Exploring a New Kind of Higher Education with Chinese Characteristics
American Journal of Economics and Sociology
Published online on April 25, 2017
Abstract
The future of China's system of higher education will depend on which aspects of its past are most highly valued. This article explores the history of higher education in China from its ancient academies to the modern Western‐influenced university. Although the May Fourth Movement of 1919 recommended the complete elimination of traditional elements in Chinese culture, the past century has revealed problems with the wholesale embrace of Western institutions. Modern higher education, based first on European models and later on American colleges and universities, has been a major part of the transformation of China in the past century. But cracks have appeared in the façade.
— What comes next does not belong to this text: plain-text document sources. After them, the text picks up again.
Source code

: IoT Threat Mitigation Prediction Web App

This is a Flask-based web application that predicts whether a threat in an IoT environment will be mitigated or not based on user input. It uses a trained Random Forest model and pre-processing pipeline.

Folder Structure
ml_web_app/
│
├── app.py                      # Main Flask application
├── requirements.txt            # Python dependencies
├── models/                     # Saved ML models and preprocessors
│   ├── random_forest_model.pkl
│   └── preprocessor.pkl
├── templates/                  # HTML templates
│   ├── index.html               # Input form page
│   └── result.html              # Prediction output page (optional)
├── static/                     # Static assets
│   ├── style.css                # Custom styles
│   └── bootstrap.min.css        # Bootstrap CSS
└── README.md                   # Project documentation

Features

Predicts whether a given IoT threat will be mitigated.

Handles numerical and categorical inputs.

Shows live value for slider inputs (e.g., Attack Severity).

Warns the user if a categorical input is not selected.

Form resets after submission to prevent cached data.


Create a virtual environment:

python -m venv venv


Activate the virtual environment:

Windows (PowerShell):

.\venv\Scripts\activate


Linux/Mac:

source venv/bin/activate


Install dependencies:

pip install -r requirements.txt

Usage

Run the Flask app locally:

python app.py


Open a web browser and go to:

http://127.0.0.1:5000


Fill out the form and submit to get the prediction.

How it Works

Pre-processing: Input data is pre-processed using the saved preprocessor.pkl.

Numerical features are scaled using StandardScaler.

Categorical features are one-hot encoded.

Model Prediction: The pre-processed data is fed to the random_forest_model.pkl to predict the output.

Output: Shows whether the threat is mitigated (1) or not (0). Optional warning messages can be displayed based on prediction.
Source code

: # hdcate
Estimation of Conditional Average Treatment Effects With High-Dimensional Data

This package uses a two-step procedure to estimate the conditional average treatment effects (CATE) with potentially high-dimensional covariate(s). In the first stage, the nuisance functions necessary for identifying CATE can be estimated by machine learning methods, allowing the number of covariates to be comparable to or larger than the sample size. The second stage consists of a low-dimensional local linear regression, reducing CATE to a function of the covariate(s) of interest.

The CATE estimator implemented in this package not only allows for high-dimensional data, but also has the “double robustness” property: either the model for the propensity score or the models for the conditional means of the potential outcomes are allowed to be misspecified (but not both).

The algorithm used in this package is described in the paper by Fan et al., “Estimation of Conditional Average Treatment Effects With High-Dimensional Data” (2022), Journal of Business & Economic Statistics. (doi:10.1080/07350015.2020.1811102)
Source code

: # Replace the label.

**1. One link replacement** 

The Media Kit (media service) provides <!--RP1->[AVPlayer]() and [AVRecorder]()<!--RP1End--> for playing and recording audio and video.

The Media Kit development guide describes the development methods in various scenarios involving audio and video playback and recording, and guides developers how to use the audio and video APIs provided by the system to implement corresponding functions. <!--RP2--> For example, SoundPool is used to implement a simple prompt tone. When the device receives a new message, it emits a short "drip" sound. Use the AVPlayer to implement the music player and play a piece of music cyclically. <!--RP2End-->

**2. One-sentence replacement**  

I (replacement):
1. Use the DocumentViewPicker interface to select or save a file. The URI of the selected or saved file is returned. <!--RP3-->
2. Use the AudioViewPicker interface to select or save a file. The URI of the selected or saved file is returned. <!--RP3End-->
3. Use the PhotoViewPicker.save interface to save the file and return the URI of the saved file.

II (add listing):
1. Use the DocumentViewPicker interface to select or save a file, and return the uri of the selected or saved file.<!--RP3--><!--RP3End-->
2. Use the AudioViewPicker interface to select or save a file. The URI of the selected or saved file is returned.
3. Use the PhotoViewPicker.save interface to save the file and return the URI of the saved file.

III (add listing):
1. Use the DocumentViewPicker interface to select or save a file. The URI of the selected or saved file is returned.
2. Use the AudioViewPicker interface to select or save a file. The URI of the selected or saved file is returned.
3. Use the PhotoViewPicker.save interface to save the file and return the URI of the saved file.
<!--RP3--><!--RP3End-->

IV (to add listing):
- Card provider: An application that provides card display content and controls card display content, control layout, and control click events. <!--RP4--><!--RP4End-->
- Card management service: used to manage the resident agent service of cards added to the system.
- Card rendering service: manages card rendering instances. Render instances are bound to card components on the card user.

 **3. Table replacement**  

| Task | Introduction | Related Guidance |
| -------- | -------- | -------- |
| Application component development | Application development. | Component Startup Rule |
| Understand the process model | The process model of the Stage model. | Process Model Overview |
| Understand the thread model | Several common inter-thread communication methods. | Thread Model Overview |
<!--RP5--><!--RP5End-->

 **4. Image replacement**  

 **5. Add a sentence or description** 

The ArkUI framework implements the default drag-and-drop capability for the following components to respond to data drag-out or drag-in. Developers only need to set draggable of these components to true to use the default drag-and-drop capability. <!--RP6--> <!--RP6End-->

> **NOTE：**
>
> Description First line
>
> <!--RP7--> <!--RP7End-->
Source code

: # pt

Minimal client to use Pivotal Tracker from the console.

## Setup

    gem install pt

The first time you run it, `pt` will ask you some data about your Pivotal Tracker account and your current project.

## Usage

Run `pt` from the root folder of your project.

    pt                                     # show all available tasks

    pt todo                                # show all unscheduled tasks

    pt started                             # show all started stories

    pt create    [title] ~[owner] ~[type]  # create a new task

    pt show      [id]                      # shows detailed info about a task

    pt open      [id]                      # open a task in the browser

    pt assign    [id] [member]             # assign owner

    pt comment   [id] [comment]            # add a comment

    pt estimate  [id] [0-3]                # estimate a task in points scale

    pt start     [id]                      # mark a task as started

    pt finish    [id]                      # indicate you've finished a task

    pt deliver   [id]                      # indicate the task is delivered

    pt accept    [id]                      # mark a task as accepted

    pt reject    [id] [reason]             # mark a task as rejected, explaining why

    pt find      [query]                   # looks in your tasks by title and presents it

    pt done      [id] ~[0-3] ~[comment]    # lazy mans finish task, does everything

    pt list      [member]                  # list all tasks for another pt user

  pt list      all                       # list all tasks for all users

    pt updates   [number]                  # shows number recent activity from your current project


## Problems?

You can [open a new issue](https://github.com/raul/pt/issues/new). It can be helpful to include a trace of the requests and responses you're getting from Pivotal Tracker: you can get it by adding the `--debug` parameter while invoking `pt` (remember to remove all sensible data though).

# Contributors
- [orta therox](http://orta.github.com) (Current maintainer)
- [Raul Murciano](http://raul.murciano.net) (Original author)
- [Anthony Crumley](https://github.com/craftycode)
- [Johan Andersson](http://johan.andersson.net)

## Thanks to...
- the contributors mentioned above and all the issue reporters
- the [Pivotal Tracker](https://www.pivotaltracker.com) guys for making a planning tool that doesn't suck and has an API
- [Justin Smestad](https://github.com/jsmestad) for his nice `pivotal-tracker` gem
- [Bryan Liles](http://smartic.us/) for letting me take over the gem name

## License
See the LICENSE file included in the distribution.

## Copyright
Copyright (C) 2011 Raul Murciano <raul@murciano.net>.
The balance between tradition and innovation has been lost, students are being produced by universities like products of a factory assembly line, and college graduates often remain unemployed or underemployed for years after completing a degree. To remedy this condition, a number of reformers in China are looking to the past for answers. The article discusses both official and private experiments with “organic” educational programs that aim at creating well‐rounded persons, not merely students crammed with facts. A number of these new programs combine physical work with academic study as a reminder that life is a balance between mental and physical factors. More generally, the reform of modern education reclaims elements of the Chinese tradition that have been neglected, elements that recognize that education should ultimately aim at cultivating wisdom and not merely at accumulating knowledge.